▸ **作業内容**:
ユトリロの画風を扱った抜粋本文で、「白の時代」はいつからいつまでの時期とされていますか。

▸ **抜粋本文**:
ここで、医者に絵を描くことを勧められ、画家ユトリロが誕生します。
ユトリロの画風は主に3つに分けられると言われています。
1903年から1907年頃までの「モンマニー時代」
これはユトリロがパリ郊外のモンマニーに住んでいたころの風景画で、厚塗りの粗くて暗いタッチが特徴です。
次に1907年頃から1914年までの「白の時代」
このころの詩情あふれる作品がユトリロの作品のなかでも傑作が多いと言われています。
それに続くのが1914年以降の「色彩の時代」
徐々に画家としての名声をあげていったユトリロですが、それに反比例して作品からはかつての緊張感と生気が失われていったとも・・・
「白の時代」のユトリロは画家としては実り多き時代だったのですが、
生活は酒のために荒れに荒れた時代でもありました。
酒に溺れ、奇行を繰り返したため、街中で絵を描いているときでも罵声を浴び、
仕事の邪魔をされることが多くなってきたため、
絵葉書をもとに室内で制作することも多くなっていきました。
絵葉書をもとに制作していることを批判されたりもしたようですが、母親は
「息子は絵葉書から傑作を創りました。他の人たちは傑作を創っていると思いながら、実は絵葉書を創るだけなのに」

名前付きの関節座標
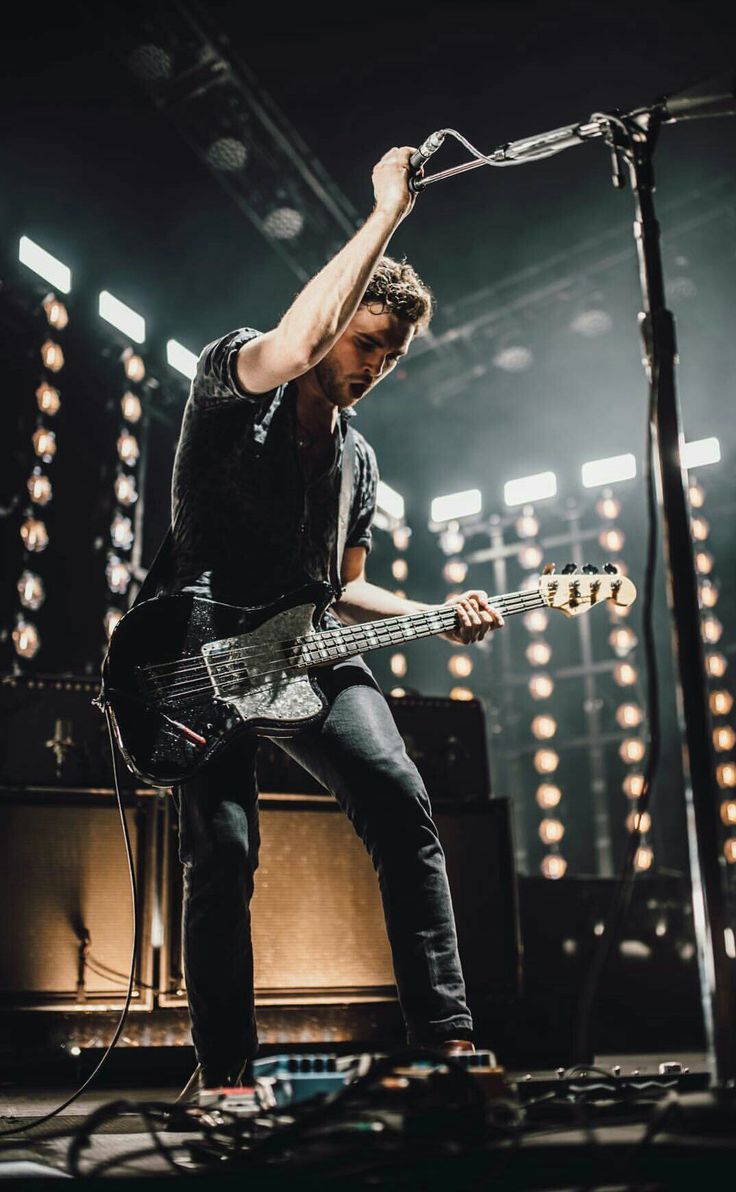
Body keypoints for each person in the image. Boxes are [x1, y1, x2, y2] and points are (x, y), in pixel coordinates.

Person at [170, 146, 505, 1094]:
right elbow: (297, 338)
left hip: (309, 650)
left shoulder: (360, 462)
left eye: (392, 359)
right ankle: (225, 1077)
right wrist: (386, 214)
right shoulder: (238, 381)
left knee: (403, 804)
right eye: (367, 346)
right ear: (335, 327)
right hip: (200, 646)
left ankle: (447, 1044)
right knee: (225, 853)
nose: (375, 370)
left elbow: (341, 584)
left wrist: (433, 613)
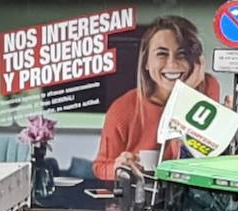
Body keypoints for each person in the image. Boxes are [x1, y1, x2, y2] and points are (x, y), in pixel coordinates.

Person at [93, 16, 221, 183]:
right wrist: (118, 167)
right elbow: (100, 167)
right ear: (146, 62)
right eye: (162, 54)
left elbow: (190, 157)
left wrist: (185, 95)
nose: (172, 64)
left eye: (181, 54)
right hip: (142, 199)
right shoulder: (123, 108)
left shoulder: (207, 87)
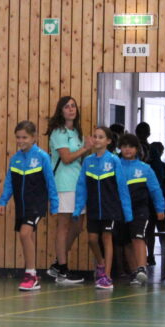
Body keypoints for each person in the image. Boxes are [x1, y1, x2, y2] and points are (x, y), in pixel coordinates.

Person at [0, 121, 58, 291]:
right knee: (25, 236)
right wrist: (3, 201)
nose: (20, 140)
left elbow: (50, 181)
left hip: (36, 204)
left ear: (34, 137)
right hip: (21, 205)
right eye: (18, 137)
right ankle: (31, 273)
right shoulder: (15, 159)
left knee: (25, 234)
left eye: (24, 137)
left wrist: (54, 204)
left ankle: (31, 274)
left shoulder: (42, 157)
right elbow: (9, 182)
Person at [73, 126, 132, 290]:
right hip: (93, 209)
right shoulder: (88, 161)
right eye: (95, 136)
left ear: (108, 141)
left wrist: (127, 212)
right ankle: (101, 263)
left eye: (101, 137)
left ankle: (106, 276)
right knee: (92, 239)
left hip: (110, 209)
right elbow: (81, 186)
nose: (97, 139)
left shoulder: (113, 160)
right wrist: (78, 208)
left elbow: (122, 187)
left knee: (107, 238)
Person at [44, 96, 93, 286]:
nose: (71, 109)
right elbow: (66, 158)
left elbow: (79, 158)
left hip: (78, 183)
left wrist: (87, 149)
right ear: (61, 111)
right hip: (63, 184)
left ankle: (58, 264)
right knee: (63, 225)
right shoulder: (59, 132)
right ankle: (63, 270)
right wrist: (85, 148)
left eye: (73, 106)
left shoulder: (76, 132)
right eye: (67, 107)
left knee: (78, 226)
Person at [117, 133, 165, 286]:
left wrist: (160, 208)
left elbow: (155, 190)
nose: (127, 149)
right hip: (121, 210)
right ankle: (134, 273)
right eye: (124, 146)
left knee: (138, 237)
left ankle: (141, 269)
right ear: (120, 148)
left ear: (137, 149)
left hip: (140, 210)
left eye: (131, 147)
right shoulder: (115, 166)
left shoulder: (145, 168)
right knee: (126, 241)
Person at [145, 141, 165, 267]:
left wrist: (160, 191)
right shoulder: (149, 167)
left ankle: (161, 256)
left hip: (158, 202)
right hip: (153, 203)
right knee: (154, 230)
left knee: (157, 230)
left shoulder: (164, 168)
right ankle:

▸ **作業結果**:
1907年頃から1914年まで。